June 15, 2011

Building Connections Between Lafayette and Easton

From June 1-3, I attended the 6th annual International Town & Gown Association University/City Relations Conference in Boulder, Colorado.  The conference brought together university officials, city administrators and students from around the United States, Canada and Australia to discuss growing successes and challenges to town-gown relations.

Forty-five conference sessions took place over the three-day conference and covered a variety of topics including transportation, sustainability and being a good neighbor.  My attendance at the conference was unique, for I was neither a student nor an administrator for the city or college I went to represent.  I attended as a representative of Lafayette College, from which I graduated in May 2010.  Several asked why I was there as an alumnus, and several asked what my involvement was with my college now that I have graduated.

During my time at Lafayette, I saw town-gown relations improve greatly with the creation of Lafayette Day in the Square, the return of tours of Downtown Easton for orientation leaders, the implementation of Pard Card dollars for off-campus dining and the expansion of both the Landis Community Outreach Center and Lafayette College in Downtown Easton.  I spent my four years at Lafayette working to improve the student-resident relationship; I did not want to be seen solely as student while at Lafayette College but rather as a neighbor.
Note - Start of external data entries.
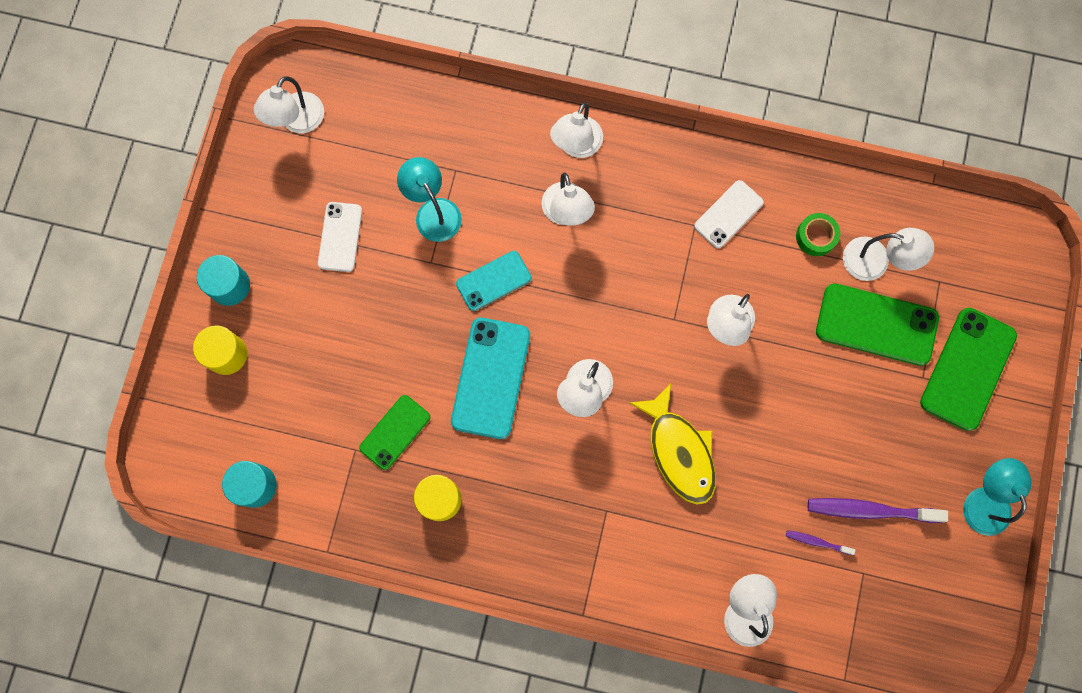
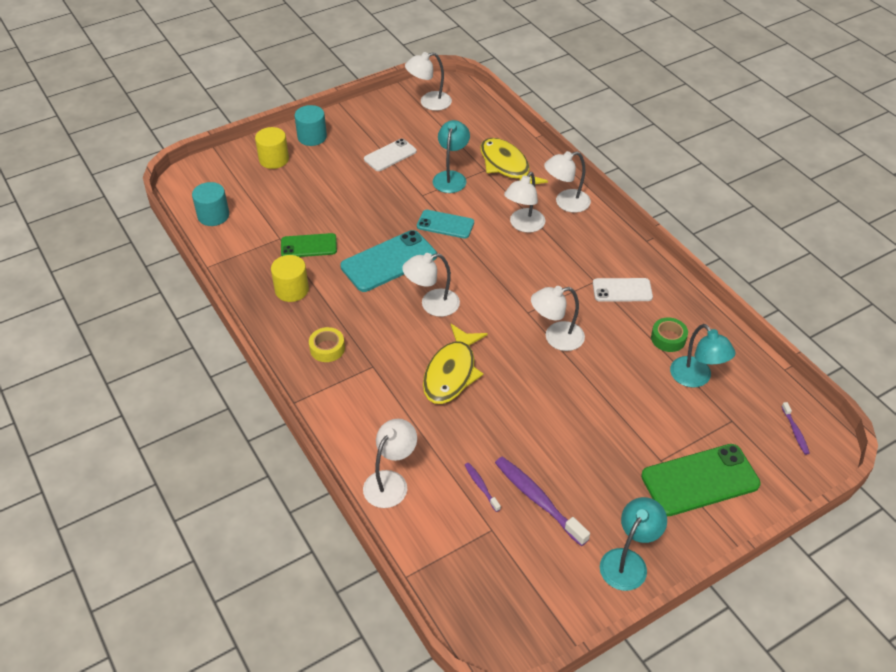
camera: 45 degrees right, 30 degrees down
(471, 145) = (506, 166): none -> yellow fish
(547, 532) = (327, 348): none -> yellow tape
(875, 261) = (696, 378): white lamp -> turquoise lamp
(876, 324) = (659, 409): green phone -> none
(994, 247) = (795, 432): none -> purple toothbrush

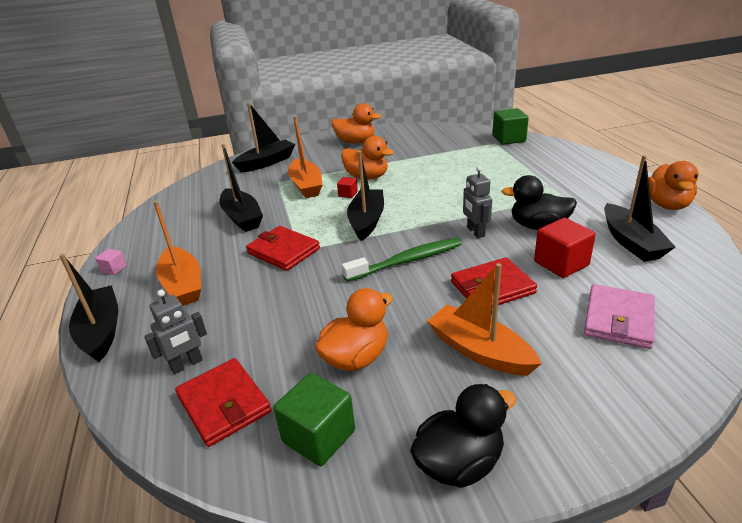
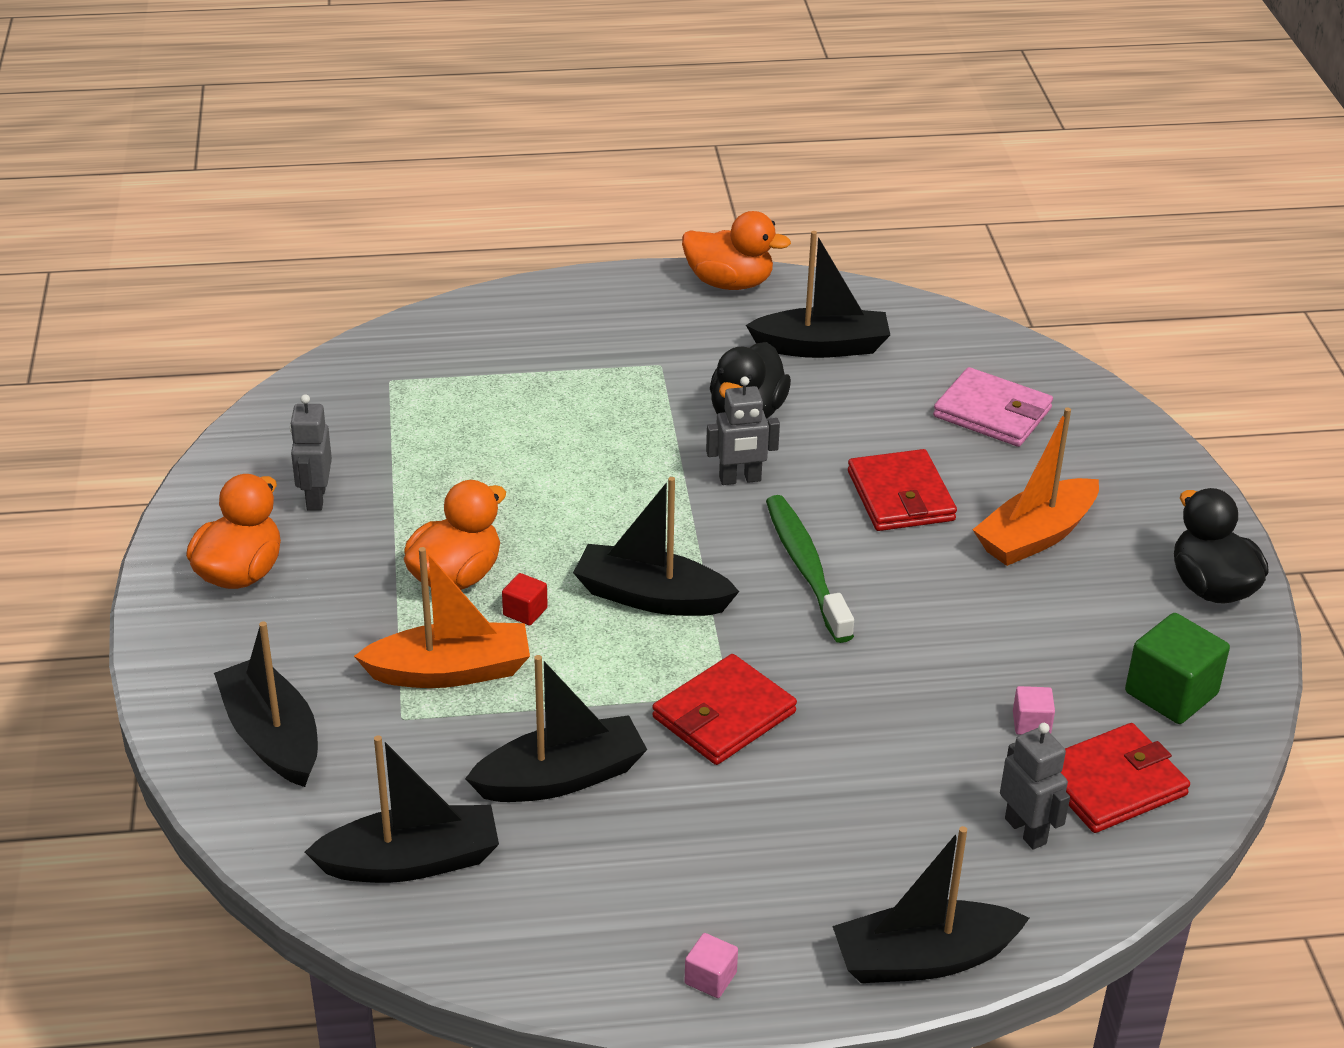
camera: 85 degrees left, 5 degrees up
(183, 285) = (802, 856): orange boat -> none
(199, 196) = (411, 861): none -> black boat
(282, 361) = (1031, 723): none -> pink cube
(356, 357) = (1034, 648): orange duck -> none
(406, 145) = (315, 498): none -> grey robot
(509, 139) = (380, 359): green cube -> none
(561, 263) = (858, 421): red cube -> none

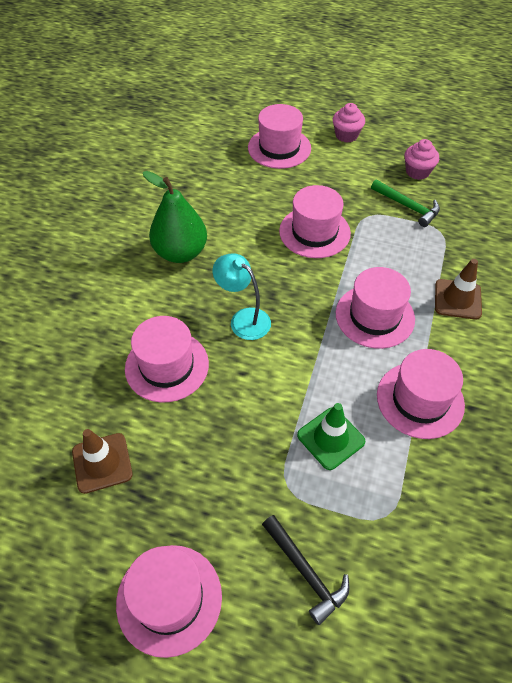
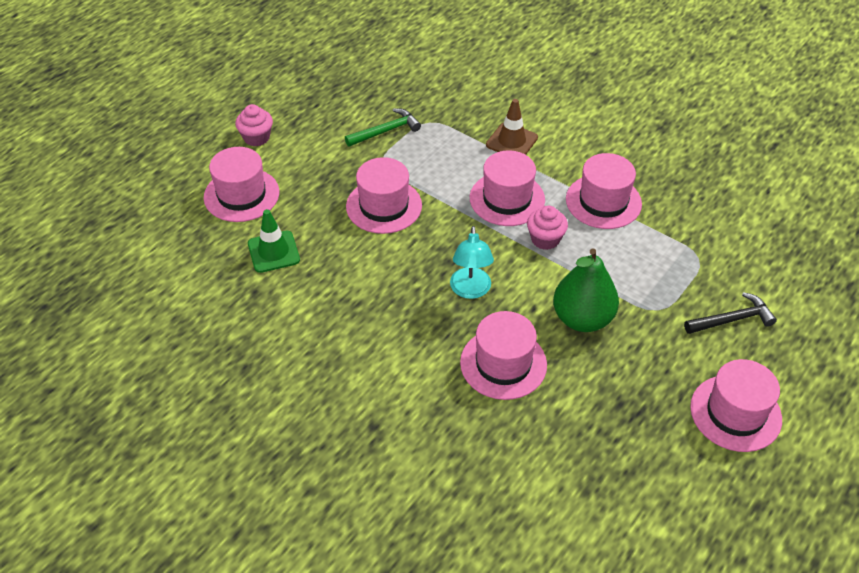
camera: 70 degrees left, 5 degrees down
(102, 463) = (596, 437): brown traffic cone -> none
(180, 252) = (357, 318): green pear -> green pear (582, 318)
(243, 319) = (470, 290): turquoise lamp -> turquoise lamp turned 60 degrees counterclockwise
(331, 438) = (621, 268): green traffic cone -> green traffic cone (273, 252)
(417, 172) = (343, 107): pink cupcake -> pink cupcake (545, 239)

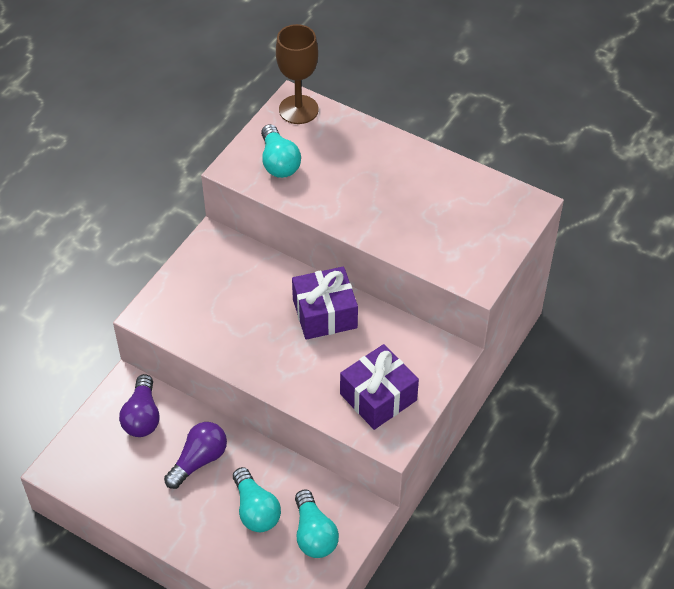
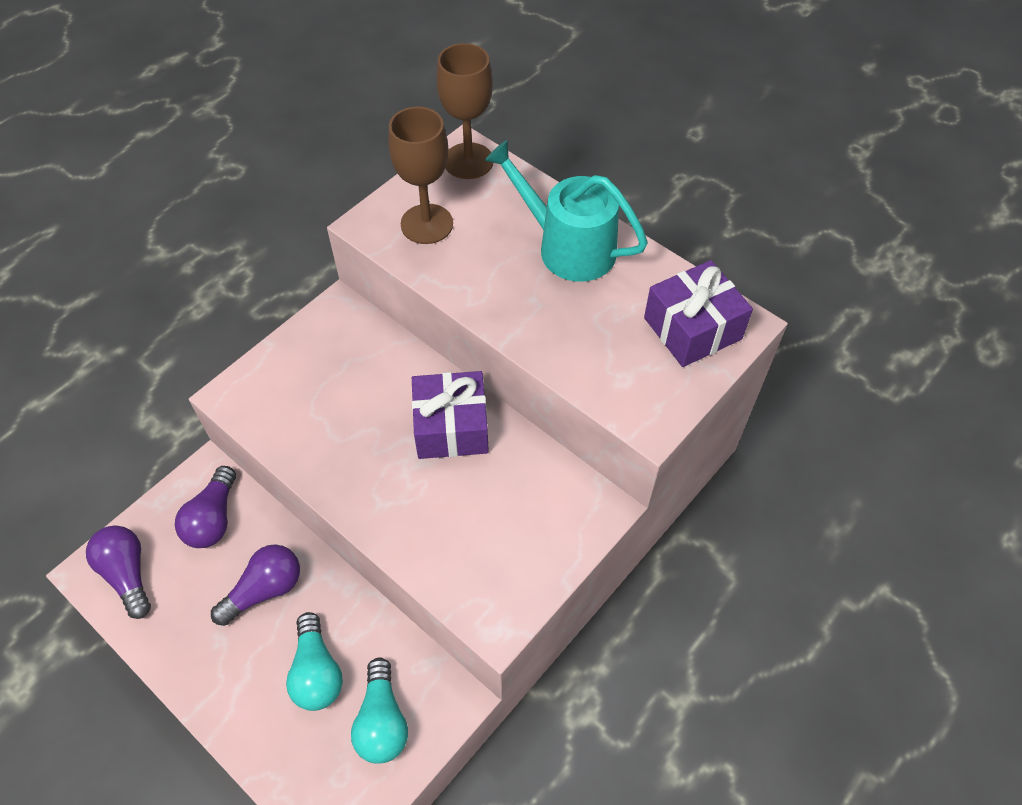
camera: 10 degrees right, 5 degrees up
(86, 466) = (127, 574): none -> purple light bulb
(279, 162) = (427, 224): turquoise light bulb -> brown goblet
(378, 397) = (493, 555): purple gift -> purple gift (692, 328)
(391, 165) = (568, 247): none -> turquoise watering can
On the last day of the conference, I spoke on a panel called Town-Gown U-Student Leadership in Action.  The panel focused on building the foundation for positive town-gown relations from a student’s perspective.  I stressed three important aspects of town-gown relations: volunteerism, education and fun.  Easton became more than just the location of Lafayette College; it became my home away from home.  But in order for it to feel like home, we needed to introduce students to the community, to volunteer with members of the community, to learn outside the classroom and to enjoy the community as if it were our own.

As an introduction to the community, orientation leaders are taken each year on a tour of Downtown Easton, and the Easton Main Street Initiative holds Lafayette Day in the Square, a day in September to welcome the students back to Easton and introduce the incoming class to the downtown.  Through the Landis Community Outreach Center and various student organizations, students get the opportunity to volunteer with community members on specific one-time projects and year-long activities.  As a government and law major, I not only attended classes on campus, I attended City Council meetings for two years in addition to using my final two spring semesters for internships with two Pennsylvania state senators.  To truly create a sense of “home” in Easton, we held community dinners throughout Downtown Easton, matching a student with a specific major with a resident working in that field.  And to add the fun element to town-gown relations, students spent the third Friday of each month taking dance lessons at the Third Street Alliance.

Lafayette College and the Easton community are true partners in town-gown relations, and I was honored to be able to travel to Boulder, Colorado and represent my college and the city that I came to love.  I now work as the development and marketing coordinator for Lehigh Valley Zoo and am just forty minutes from my alma mater.  I am still able to see the town-gown relationship thrive being so close, and I am excited to continue adding to Lafayette’s history as an active alumnus.